Originally Posted by Russell F Cary
Yes! Good catch, Tom. Do not, under any circumstances, use brake cleaner on or around ANY metal to be welded.
Austin, the decision is yours, but this Krogoth guy doesn't seem like he knows a whole lot about welding. You won't have any problems running flux core. You should definitely plan on practicing first so you can get your machine dialed in. If you have questions regarding the specific weld procedure with flux core, feel free to PM me.
Yeah, Just like anything else I do that im not familiar with is practice, Ive got a junk 96 f150 with a totaled frame which should work perfectly for some testing. I will defenitly PM you with any questions I end up having, Im sure there may be one or two
I have a Hobart 125 flux core that does just fine for lighter gauge stuff. I have welded up to 5/16 with it cranked up but the pieces were not anything structural. One thing about the smaller welders is they have limits. Not sure I would go the Harbor Fright way either. If you can spend a bit more do it. You get what you pay for. It took me a while to get proficient with my little one ie. practice makes pretty darn good. Any stuff bigger than 1/4 inch I use my Forney stick welder. Very smooth running unit. Follow Russells' tutorial and you will do fine. Great tute by the way Russell.

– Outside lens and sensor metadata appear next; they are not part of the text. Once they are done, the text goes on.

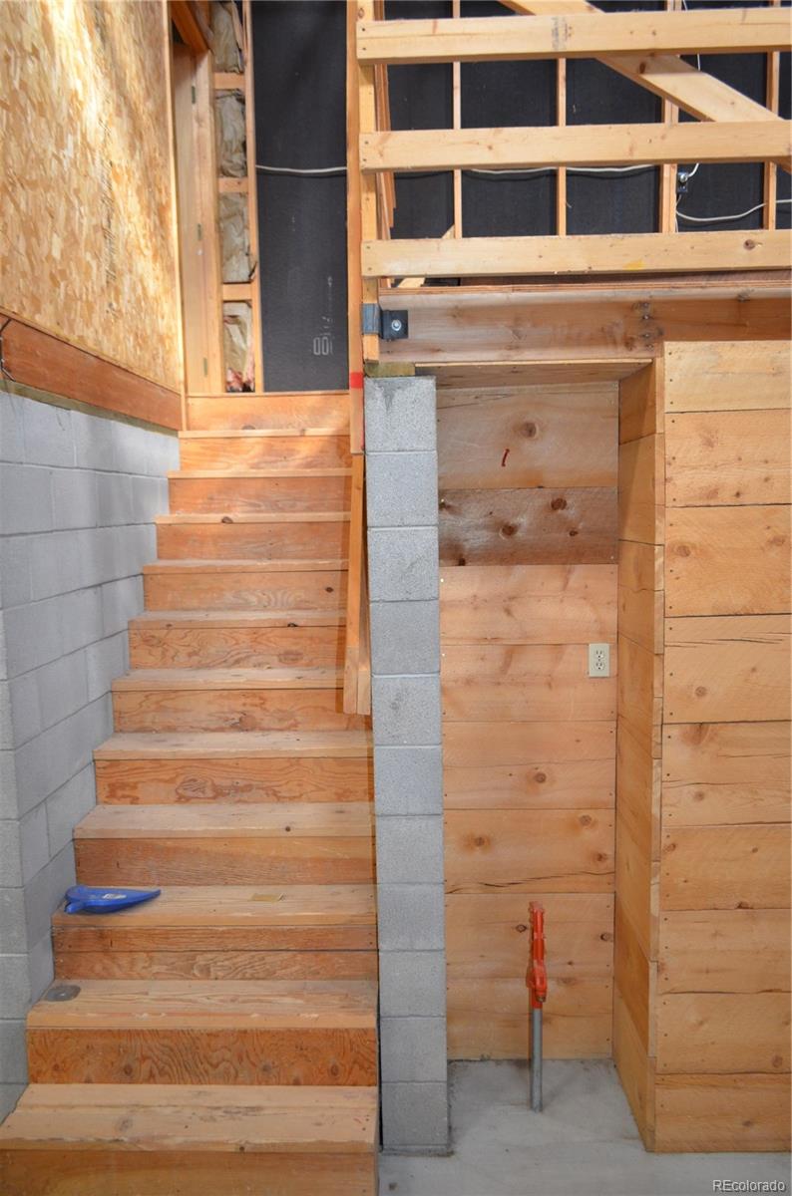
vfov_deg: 67.5
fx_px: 896
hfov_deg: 47.7
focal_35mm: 27
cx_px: 396
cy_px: 598
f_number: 3.5
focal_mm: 18
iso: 800
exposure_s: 1/60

Thanks for all the help guys, I think I will be going with the 90 amp Flux Core Mig welder just because it is in my price range at the time. Once I get good and the basics down with welding down the road I will get a real good one as its something I plan on doing alot of. That Tutorial was amazing and helps alot! Im honestly not even really to concerned about the crack but the 4x4 shop wouldn't align the truck with the crack as a saftly hazard or whatever even though it didn't even effect steering. More so doing it just so i can get it aligned and actually driving.... Anyone got any preferences on welding helmets while on the subject? preferably around 50 bucks or so, dont have a whole lot to play with
That will be a vertical weld I'm guessing, in an uncomfortable position. The weld, when done properly, will be stronger than the metal around it, I would suggest watching videos on how to vertical weld, then practice, practice, practice. Start just by trying to run a straight bead on a piece of metal. Then lay a piece of metal on another and try to run a straight bead, centered in the joint. When you get the hang of it, you will know it. Use a small rod. Multiple passes are much stronger than one heavy pass. I am a certified 3G welder, but I don't do it enough to get what I call great results out in the field. It's amazing the difference in my welds 20 minutes or so after starting. When I test, I have no problem on a work bench, at the perfect height, in an indoor environment. Get all the flux off! Get a pick, and clean every time you stop. In a bend test, that flux you leave in will show up as cracks/voids.